Les opposants à cette initiative soulignent ce chiffre et soutiennent l’impossibilité de financer une telle mesure.
Cependant, si l’on rapporte tout d’abord ce chiffre au budget de la confédération, on peut tirer quelques conclusions intéressantes: tout d’abord, les mesures d’économie proposées par les autorités fédérales ont non seulement visé l’équilibre budgétaire, mais ils parviennent pour 2008 à un excédent budgétaire de 1.2 milliard. Si l’on soustrait la part structurelle de 400 millions, nous arrivons… à 800′000 millions… comme c’est intéressant.
Si dans une autre perspective on rapporte les frais supplémentaires engendrés par l’acceptation de l’initiative à l’état financier de l’AVS elle-même, l’on peut tirer un autre constat, tout aussi intéressant: L’AVS a bouclé ses comptes 2006 avec un excédent de 2.7 milliards, et ceux de 2007 avec un excédent de 1,5 milliards, et ce malgré une perte de 1.9 milliards dans la crise des subprimes.
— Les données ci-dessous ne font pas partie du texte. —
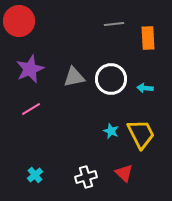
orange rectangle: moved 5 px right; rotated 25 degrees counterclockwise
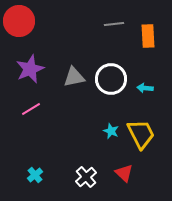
orange rectangle: moved 2 px up
white cross: rotated 25 degrees counterclockwise
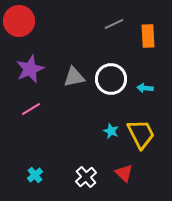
gray line: rotated 18 degrees counterclockwise
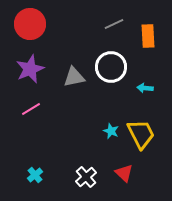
red circle: moved 11 px right, 3 px down
white circle: moved 12 px up
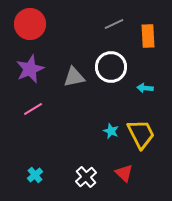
pink line: moved 2 px right
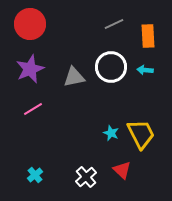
cyan arrow: moved 18 px up
cyan star: moved 2 px down
red triangle: moved 2 px left, 3 px up
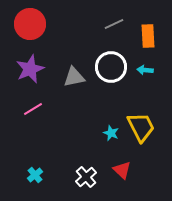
yellow trapezoid: moved 7 px up
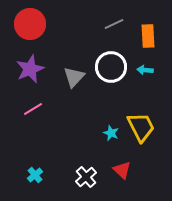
gray triangle: rotated 35 degrees counterclockwise
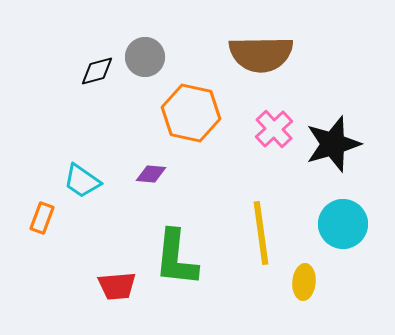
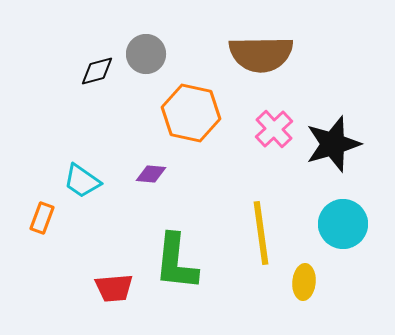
gray circle: moved 1 px right, 3 px up
green L-shape: moved 4 px down
red trapezoid: moved 3 px left, 2 px down
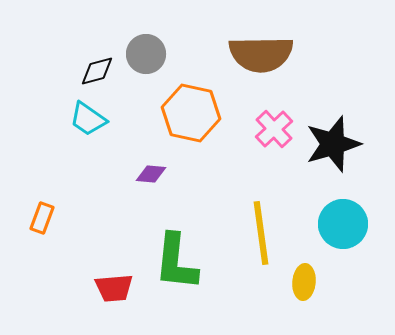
cyan trapezoid: moved 6 px right, 62 px up
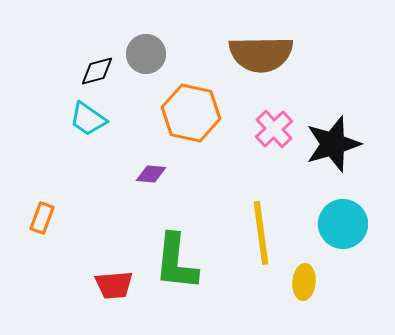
red trapezoid: moved 3 px up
Voici donc là encore une source de financement pour permettre à tous et à toutes une retraite bien méritée.
Enfin, la crise actuelle des marchés financiers ne fait que montrer les limites du libéralisme, même si pour l’instant, aucune instance politique n’a encore osé le dire. C’est un grand risque pour tout le système économique. Et c’est bien pour cela que l’Union Européenne et que les Etats-Unis, et enfin la Confédération ces derniers jours « recapitalisent » en masse leurs banque. On privatise quand tout va bien, et l’état paie quand tout va mal, sous peine de voir le château de cartes s’effondrer.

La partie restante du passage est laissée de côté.